#### Required work:
In the copy, include every entry exactly but none of its images.

#### Source material:
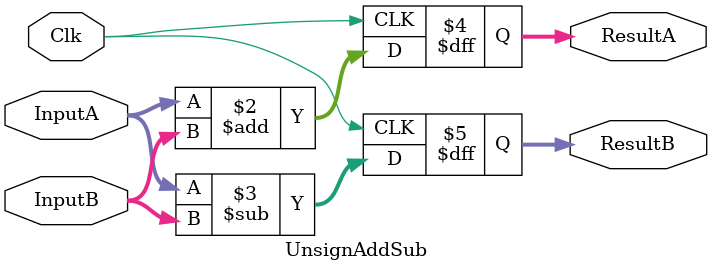
<source format=v>
`timescale 1ns / 1ps
`ifndef LIB_STYCZYNSKI_UNSIGN_ADD_SUB_V
`define LIB_STYCZYNSKI_UNSIGN_ADD_SUB_V

/*
 * Piotr Styczyński @styczynski
 * Verilog Components Library
 *
 * Adder/substractor for unsigned operations
 * 
 *
 * MIT License
 */
module UnsignAddSub
#(
	parameter INPUT_BIT_WIDTH = 8
)
(
    input Clk,
    input [INPUT_BIT_WIDTH-1:0] InputA,
	input [INPUT_BIT_WIDTH-1:0] InputB,
	output reg [INPUT_BIT_WIDTH-1:0] ResultA,
    output reg [INPUT_BIT_WIDTH-1:0] ResultB
);

    always @(posedge Clk)
	begin
		ResultA <= InputA + InputB;
        ResultB <= InputA - InputB;
	end

endmodule

`endif
</source>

#### Answer box:
<source format=v>
`timescale 1ns / 1ps
`ifndef LIB_STYCZYNSKI_UNSIGN_ADD_SUB_V
`define LIB_STYCZYNSKI_UNSIGN_ADD_SUB_V

/*
 * Piotr Styczyński @styczynski
 * Verilog Components Library
 *
 * Adder/substractor for unsigned operations
 * 
 *
 * MIT License
 */
module UnsignAddSub
#(
	parameter INPUT_BIT_WIDTH = 8
)
(
    input Clk,
    input [INPUT_BIT_WIDTH-1:0] InputA,
	input [INPUT_BIT_WIDTH-1:0] InputB,
	output reg [INPUT_BIT_WIDTH-1:0] ResultA,
    output reg [INPUT_BIT_WIDTH-1:0] ResultB
);

    always @(posedge Clk)
	begin
		ResultA <= InputA + InputB;
        ResultB <= InputA - InputB;
	end

endmodule

`endif
</source>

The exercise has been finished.